_TASK_: Show each line of the records below where the word "lines" occurs.

_MATERIAL FOR THIS EXERCISE_:
↓↓↓
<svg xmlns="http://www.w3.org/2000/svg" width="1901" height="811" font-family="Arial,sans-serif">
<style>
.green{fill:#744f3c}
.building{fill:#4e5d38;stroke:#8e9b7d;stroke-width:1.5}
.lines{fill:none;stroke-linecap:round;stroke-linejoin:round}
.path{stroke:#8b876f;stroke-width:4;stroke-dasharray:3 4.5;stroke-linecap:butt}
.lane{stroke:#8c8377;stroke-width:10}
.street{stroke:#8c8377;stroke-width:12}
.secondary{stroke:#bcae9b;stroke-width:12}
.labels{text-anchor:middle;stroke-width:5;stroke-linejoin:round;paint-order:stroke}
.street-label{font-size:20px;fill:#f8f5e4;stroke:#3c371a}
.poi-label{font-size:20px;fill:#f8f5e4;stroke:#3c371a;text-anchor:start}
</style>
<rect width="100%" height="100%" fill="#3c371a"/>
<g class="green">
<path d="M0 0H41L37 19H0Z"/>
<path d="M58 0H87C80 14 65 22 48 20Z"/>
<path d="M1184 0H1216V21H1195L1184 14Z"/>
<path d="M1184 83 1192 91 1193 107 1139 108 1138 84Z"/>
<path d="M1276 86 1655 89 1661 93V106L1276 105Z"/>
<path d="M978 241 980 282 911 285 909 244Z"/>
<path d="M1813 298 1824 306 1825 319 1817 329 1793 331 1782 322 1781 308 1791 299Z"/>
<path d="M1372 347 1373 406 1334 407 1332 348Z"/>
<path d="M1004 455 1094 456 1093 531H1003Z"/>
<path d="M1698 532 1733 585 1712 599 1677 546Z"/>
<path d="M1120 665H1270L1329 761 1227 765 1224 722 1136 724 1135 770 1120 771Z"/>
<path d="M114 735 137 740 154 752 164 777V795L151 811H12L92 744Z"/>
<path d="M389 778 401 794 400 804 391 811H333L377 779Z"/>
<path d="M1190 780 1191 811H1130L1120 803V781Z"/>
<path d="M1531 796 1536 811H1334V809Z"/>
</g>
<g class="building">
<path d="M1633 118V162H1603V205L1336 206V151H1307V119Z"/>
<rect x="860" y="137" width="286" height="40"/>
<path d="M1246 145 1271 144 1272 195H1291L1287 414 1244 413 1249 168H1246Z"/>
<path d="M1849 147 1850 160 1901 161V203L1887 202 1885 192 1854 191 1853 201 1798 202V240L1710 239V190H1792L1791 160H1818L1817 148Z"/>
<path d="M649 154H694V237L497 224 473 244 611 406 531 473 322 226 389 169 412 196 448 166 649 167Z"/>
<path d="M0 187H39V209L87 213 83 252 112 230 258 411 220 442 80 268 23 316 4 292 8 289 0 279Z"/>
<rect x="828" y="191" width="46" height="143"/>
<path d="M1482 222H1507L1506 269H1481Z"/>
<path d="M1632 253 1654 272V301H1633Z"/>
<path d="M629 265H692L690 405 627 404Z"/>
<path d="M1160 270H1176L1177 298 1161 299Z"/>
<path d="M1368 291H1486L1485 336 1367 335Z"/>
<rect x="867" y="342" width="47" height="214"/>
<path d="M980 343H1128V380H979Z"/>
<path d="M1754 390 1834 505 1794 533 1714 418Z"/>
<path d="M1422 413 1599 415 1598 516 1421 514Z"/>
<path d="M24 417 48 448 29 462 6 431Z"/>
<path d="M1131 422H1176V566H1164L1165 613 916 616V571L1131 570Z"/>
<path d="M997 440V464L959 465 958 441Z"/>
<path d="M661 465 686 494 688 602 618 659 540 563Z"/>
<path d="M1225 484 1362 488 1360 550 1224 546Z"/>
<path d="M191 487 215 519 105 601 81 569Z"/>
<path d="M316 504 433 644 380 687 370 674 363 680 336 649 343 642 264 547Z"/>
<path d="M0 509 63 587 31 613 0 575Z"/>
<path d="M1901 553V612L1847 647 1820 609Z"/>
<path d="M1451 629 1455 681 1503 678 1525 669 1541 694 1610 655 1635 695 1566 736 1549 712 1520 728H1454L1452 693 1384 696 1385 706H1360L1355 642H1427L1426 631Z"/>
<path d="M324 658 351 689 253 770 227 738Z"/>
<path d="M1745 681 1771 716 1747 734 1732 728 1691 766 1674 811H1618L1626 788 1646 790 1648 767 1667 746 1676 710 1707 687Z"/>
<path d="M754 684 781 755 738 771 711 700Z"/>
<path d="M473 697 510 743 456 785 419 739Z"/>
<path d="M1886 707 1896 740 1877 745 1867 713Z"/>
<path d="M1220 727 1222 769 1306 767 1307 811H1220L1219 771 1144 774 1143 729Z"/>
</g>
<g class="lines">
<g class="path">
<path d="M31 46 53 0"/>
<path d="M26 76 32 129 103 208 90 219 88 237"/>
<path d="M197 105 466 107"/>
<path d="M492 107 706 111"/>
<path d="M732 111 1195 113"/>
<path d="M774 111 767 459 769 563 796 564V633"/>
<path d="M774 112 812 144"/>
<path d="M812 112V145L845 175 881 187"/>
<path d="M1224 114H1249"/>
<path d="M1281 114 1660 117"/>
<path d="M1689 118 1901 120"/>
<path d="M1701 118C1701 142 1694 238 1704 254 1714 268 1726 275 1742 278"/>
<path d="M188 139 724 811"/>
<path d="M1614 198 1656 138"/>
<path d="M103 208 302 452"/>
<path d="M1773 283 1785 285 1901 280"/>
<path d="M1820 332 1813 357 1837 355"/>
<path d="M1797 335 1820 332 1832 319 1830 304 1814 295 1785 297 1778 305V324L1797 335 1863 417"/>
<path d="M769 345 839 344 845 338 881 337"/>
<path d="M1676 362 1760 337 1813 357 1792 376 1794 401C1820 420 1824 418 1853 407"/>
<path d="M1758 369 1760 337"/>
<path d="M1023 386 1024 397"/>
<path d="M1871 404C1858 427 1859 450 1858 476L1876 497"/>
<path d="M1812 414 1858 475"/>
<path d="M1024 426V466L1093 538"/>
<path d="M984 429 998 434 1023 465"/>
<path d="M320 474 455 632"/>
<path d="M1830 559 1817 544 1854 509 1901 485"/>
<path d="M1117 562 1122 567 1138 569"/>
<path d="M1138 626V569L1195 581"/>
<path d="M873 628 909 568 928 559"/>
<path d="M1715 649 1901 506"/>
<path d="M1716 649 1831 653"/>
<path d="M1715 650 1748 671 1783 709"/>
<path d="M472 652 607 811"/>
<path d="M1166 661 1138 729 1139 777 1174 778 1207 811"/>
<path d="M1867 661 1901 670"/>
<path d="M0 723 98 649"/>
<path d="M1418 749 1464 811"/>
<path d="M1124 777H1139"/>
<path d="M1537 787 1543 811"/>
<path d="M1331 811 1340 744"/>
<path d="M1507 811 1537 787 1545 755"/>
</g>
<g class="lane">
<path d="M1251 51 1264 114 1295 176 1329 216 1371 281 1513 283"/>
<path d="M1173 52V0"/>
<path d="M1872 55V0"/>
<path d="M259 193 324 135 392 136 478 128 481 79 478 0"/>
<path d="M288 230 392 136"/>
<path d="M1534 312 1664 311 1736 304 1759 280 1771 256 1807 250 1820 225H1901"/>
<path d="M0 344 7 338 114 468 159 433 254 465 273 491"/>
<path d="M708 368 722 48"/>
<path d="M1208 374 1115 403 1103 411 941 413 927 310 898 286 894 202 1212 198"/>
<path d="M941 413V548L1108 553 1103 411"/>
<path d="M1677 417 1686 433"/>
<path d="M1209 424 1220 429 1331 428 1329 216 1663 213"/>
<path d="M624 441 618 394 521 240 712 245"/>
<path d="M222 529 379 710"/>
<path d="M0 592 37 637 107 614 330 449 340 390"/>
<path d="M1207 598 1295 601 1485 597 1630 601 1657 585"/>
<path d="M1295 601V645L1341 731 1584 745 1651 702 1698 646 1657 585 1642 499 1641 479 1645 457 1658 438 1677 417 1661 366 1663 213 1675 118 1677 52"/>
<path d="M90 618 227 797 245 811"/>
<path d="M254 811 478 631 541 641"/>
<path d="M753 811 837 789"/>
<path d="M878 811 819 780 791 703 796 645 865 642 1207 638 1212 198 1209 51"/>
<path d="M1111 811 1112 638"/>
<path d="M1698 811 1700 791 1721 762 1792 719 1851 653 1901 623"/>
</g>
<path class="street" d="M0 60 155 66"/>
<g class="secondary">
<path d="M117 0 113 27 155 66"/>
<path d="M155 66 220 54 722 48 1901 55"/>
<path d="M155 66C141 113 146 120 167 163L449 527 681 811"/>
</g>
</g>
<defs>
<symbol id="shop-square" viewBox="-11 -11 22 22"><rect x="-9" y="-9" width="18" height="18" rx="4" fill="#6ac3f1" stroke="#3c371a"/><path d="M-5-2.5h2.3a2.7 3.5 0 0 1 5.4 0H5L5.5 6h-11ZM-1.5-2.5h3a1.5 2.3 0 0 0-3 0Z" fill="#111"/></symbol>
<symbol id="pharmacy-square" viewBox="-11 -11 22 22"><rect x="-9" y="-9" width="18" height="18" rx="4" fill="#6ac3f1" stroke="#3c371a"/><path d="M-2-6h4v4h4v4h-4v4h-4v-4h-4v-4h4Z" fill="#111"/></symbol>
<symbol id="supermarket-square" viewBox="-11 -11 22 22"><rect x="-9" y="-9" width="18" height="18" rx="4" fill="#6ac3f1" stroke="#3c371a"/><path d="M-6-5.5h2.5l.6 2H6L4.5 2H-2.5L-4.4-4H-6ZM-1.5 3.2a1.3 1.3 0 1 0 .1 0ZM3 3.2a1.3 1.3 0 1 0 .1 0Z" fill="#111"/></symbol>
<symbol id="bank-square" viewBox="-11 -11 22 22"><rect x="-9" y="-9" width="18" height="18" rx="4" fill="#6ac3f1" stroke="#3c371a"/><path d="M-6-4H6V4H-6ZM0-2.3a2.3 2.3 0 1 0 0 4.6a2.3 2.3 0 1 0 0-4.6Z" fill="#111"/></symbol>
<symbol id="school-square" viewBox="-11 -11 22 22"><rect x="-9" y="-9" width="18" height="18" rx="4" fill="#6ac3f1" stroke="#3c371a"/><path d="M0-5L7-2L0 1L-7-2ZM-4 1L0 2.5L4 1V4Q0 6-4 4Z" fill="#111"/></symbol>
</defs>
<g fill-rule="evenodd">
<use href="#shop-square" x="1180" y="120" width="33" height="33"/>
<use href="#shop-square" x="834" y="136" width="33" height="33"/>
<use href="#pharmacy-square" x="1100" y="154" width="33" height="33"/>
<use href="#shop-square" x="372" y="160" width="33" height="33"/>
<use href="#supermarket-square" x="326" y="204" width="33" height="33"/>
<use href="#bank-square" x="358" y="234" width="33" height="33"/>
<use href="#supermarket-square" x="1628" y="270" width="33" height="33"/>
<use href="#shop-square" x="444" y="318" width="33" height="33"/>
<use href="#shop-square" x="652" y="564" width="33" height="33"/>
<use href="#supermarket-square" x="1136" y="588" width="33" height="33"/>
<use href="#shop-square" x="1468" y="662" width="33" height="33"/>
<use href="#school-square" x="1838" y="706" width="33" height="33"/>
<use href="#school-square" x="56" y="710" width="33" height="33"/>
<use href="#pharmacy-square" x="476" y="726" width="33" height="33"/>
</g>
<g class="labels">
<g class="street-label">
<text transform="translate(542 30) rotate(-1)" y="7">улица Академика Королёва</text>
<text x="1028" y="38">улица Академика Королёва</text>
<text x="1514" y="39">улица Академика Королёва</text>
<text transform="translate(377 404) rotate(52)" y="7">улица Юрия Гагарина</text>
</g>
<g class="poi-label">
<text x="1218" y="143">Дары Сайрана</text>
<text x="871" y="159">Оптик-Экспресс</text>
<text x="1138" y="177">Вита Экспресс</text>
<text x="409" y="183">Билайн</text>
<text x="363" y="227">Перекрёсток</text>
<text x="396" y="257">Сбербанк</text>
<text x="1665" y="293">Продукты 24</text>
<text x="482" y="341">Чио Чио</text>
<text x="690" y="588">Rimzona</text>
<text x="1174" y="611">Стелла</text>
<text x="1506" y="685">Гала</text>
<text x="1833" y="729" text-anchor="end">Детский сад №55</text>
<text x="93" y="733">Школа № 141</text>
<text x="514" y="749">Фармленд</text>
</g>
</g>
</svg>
↑↑↑
_EXERCISE RESPONSE_:
.lines{fill:none;stroke-linecap:round;stroke-linejoin:round}
<g class="lines">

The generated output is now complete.